- **STATED PROBLEM 1**
In the Star Trek discussion, rewrite the paragraph beginning "People need to realise" as a short bulleted list that keeps its main facts.

- **EXCERPTED PASSAGE**
I wonder why they chose to add the finale scene of the trailer, it could have been something inspirational and positive. Instead we got:
Riker: Are you enjoying this?
Picard: Of course I am not… are you?
:shrug:
Also, do we know who the little girl is that Raffi is looking at the hologram of? Could it be her granddaughter? Her younger self?
There is something coming, some kind of attack…
Could this be a result of the events as depicted in the season 2 finale? The Species 8472/Doomsday Machine like attack from within the Borg Transwarp conduit?

I wonder what the ‘all consuming darkness’ could be? It can’t be Vadic? There could be a bigger enemy at play? Vadic could blame Picard for this greater threat If he had somehow encountered it before?
 
I wonder why they chose to add the finale scene of the trailer, it could have been something inspirational and positive. Instead we got:
I thought they were being ironic, i.e. they do enjoy it.

Also, do we know who the little girl is that Raffi is looking at the hologram of? Could it be her granddaughter? Her younger self?
That was my first thought, but she looks nothing like her parents...
 
I thought they were being ironic, i.e. they do enjoy it.
But if this is true, in the context of the trailer it would be quite a mis-placed enjoyment? If the trailer was more upbeat then it would make more sense, so perhaps this scene is out of context with what the trailer shows? :shrug:
 
production assistant on the final two seasons of Voyager which most people say are the best season

No one in the last 30 years has said the final two seasons of Voyager were the best seasons. 4 and 5 get praise but the rest of it is considered hot garbage. Everyone hated season 1 - 3 so much they had to bring in Jeri Ryan to make people watch the show. Despite Jeri, season 6 and 7 were a ratings disaster, were panned by the fans and are considered the first real signs of 90's trek burning out. Star Trek should never go back to formulaic, conservative storytelling of Voyager and Enterprise.

Now I've got that slightly annoyed rant over, what we do know is they ARE shaking up the formula for Discovery Season 5 (there's a lot less reviewers of Season 4 and the audience score is abysmal on Rotten Tomatoes) to the point they're going to be looting SNW's clothes and it will be in a similar format. Problem of the week, planet of the week, plucky crew goes to fix the problem and make friends along the way. No more galatic ending events, and hopefully a lot less sobbing.

None of this is accurate. It's already been stated by the showrunners that Season 5 will involve a quest of sorts to find some ancient technology. Audience scoring on Rotten Tomatoes means fuck all, because of review bombing. Some fans are so unbelieveably petty and so unbelieveably childish that they actively try and hurt the show because it's not the show they specifically wanted or because they dislike seeing a black woman having agency and telling white men what to do. It's the exact same behaviour that I remember people exhibiting to DS9 and Voyager but it's 100 times worse because there are more platforms available.

People need to realise that each Trek show is trying to occupy it's own niche. Discovery is blockbuster trek. It's goal is to take the place of the films and all the action packed two part episodes, which is why the stories are larger than life. SNW is Episodic Trek catering to the people who want planet of the week stories. And then you have Picard, Lower decks and Prodigy which are individually Prestige Trek, Comedy Trek, and Kids Trek and collectively nostalgia trek that appeals to the desire for stories set in the 24th - 25th centuries. Kurtzman and Paramount know that not everyone is going like to every series, so they are actively catering to different people.

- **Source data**
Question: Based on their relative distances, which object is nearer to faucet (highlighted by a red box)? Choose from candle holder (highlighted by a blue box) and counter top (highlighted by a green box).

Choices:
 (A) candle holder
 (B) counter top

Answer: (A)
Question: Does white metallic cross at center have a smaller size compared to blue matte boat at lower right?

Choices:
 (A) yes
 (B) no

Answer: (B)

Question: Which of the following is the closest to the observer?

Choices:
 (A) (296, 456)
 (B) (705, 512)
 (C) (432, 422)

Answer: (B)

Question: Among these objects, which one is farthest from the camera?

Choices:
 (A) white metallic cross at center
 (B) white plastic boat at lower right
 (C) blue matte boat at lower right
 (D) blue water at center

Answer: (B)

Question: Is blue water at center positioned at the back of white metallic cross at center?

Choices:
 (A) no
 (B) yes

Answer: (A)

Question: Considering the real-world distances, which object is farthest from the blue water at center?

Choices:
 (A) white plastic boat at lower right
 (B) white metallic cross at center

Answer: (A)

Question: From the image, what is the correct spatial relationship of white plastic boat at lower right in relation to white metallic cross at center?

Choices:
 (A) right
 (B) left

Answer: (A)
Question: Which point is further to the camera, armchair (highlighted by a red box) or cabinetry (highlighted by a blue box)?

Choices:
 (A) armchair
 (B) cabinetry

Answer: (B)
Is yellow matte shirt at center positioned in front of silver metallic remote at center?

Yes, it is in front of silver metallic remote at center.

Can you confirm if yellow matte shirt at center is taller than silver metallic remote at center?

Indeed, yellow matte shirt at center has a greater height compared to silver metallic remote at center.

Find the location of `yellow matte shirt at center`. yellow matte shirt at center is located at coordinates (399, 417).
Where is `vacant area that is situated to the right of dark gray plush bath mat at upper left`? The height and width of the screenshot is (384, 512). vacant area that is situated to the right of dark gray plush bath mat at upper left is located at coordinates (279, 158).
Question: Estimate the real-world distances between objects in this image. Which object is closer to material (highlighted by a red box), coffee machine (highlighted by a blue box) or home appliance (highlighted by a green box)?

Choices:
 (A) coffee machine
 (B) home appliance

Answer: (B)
---
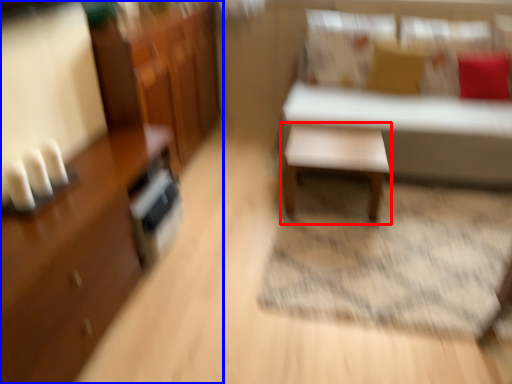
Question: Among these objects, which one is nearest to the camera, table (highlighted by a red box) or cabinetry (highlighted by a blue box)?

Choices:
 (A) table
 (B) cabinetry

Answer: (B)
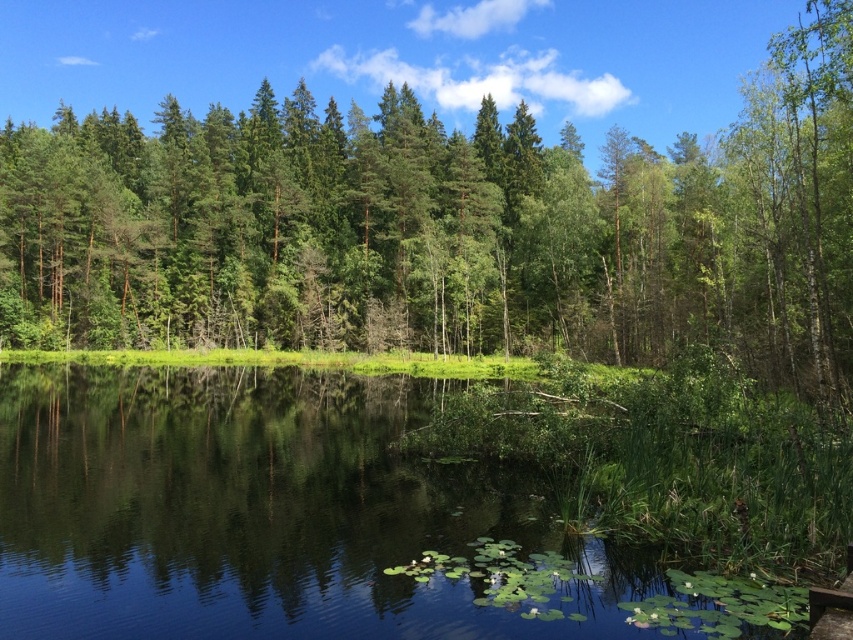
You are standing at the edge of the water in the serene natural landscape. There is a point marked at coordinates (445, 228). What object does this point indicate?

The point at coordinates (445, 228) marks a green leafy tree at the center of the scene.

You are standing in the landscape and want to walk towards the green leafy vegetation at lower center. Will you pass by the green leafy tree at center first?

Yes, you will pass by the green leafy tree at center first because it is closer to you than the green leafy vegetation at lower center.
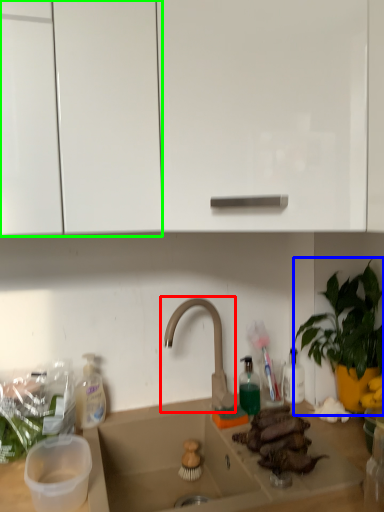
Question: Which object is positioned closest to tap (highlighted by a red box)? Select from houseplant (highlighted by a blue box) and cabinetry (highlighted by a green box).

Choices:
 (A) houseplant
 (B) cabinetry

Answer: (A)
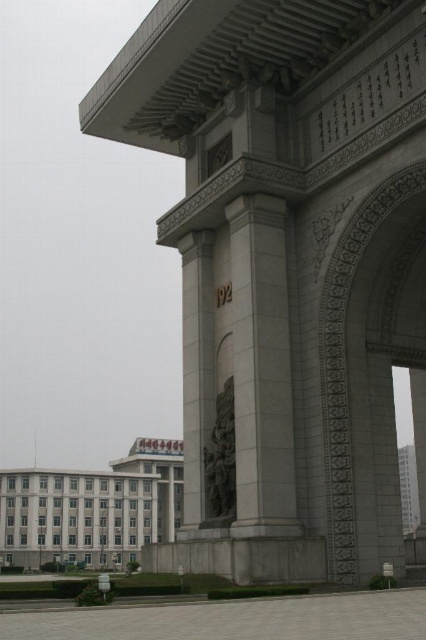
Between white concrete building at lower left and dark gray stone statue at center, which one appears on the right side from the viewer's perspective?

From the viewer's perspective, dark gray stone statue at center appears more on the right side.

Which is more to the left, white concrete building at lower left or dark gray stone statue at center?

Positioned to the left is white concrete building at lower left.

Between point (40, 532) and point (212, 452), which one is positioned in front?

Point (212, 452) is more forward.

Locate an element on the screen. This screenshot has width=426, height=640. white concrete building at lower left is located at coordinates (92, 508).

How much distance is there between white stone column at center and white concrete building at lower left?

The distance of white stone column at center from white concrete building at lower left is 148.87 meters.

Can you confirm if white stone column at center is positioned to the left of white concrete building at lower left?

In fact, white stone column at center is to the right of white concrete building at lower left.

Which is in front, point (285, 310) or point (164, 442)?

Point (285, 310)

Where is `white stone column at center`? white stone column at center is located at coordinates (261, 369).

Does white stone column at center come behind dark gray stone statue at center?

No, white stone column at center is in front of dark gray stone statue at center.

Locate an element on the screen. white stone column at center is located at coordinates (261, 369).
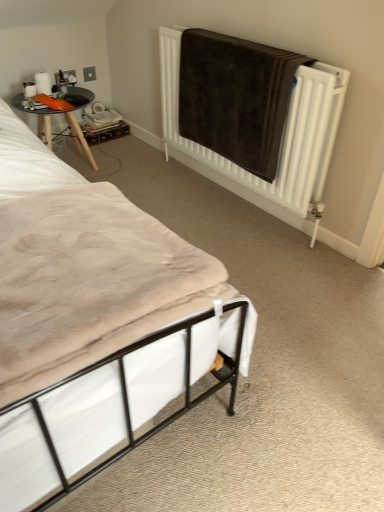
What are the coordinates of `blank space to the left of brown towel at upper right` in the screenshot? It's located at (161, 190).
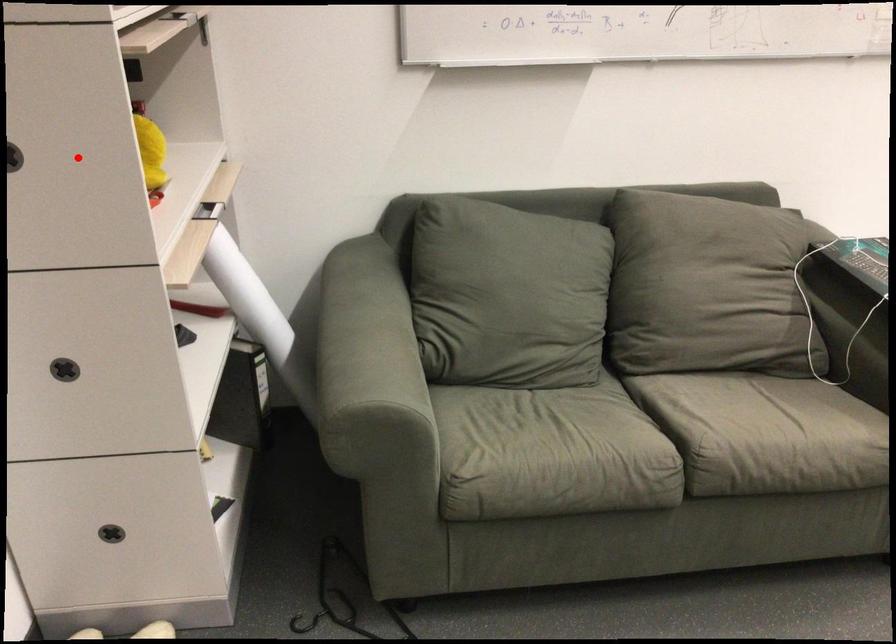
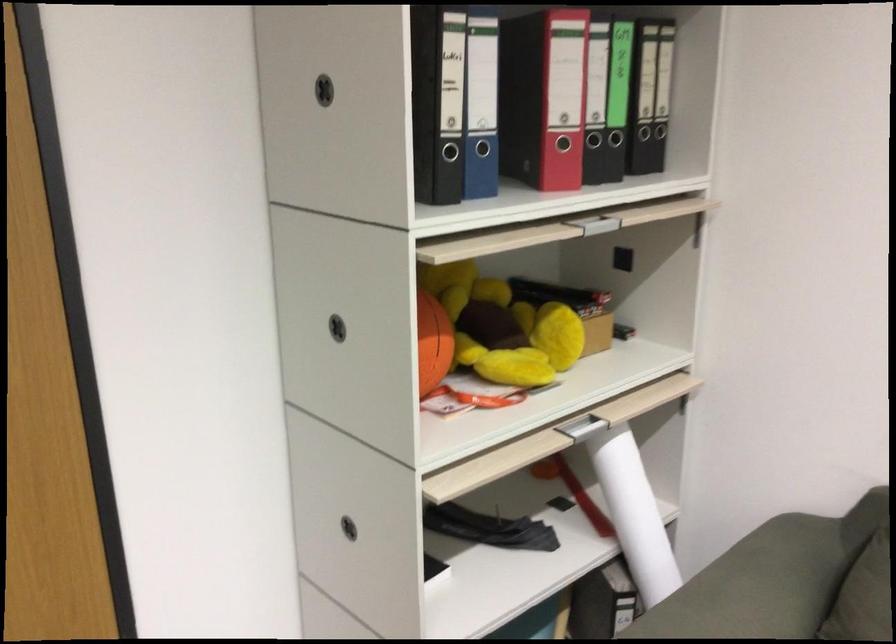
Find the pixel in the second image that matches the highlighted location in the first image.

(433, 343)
--
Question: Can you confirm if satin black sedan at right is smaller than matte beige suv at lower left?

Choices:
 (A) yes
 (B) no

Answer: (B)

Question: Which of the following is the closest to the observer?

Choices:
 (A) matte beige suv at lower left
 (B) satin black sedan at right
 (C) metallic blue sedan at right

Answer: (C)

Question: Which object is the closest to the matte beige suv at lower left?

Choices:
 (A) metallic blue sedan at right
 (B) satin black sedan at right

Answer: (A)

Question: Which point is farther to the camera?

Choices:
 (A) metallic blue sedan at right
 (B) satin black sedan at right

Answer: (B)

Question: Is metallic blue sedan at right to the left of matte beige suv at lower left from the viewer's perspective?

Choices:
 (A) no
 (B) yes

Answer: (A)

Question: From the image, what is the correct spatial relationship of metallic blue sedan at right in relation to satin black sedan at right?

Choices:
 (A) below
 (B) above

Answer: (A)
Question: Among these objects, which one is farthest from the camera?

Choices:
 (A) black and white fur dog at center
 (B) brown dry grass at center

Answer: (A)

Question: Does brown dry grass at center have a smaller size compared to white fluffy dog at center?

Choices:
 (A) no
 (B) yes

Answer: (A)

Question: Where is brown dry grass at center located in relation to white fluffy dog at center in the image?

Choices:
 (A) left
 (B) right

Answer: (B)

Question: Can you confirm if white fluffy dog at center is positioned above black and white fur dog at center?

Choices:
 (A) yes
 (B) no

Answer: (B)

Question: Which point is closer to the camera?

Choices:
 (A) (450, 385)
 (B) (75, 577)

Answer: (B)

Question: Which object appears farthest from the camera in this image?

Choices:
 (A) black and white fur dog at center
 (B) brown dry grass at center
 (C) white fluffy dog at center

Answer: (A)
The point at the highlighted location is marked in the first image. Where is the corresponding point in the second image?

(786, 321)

- **STATED PROBLEM 2**
Output as a JSON list of strings the part of the records that opens with the line containing "Question: Which point is farther" and closes with the line containing "Question: Which point is closer", one string per line and with blank lines left out.

- **WRITTEN REPLY 1**
- Each Trek show aims to fill its own niche.
- Discovery is blockbuster Trek, replacing the films and action-packed two-part episodes, so its stories are larger than life.
- SNW is episodic Trek for viewers who want planet-of-the-week stories.
- Picard, Lower Decks and Prodigy are Prestige Trek, Comedy Trek and Kids Trek respectively. Together they form nostalgia Trek set in the 24th and 25th centuries.
- Kurtzman and Paramount know not everyone will like every series, so they deliberately cater to different audiences.

- **WRITTEN REPLY 2**
[
  "Question: Which point is farther to the camera?",
  "Choices:",
  " (A) metallic blue sedan at right",
  " (B) satin black sedan at right",
  "Answer: (B)",
  "Question: Is metallic blue sedan at right to the left of matte beige suv at lower left from the viewer's perspective?",
  "Choices:",
  " (A) no",
  " (B) yes",
  "Answer: (A)",
  "Question: From the image, what is the correct spatial relationship of metallic blue sedan at right in relation to satin black sedan at right?",
  "Choices:",
  " (A) below",
  " (B) above",
  "Answer: (A)",
  "Question: Among these objects, which one is farthest from the camera?",
  "Choices:",
  " (A) black and white fur dog at center",
  " (B) brown dry grass at center",
  "Answer: (A)",
  "Question: Does brown dry grass at center have a smaller size compared to white fluffy dog at center?",
  "Choices:",
  " (A) no",
  " (B) yes",
  "Answer: (A)",
  "Question: Where is brown dry grass at center located in relation to white fluffy dog at center in the image?",
  "Choices:",
  " (A) left",
  " (B) right",
  "Answer: (B)",
  "Question: Can you confirm if white fluffy dog at center is positioned above black and white fur dog at center?",
  "Choices:",
  " (A) yes",
  " (B) no",
  "Answer: (B)",
  "Question: Which point is closer to the camera?"
]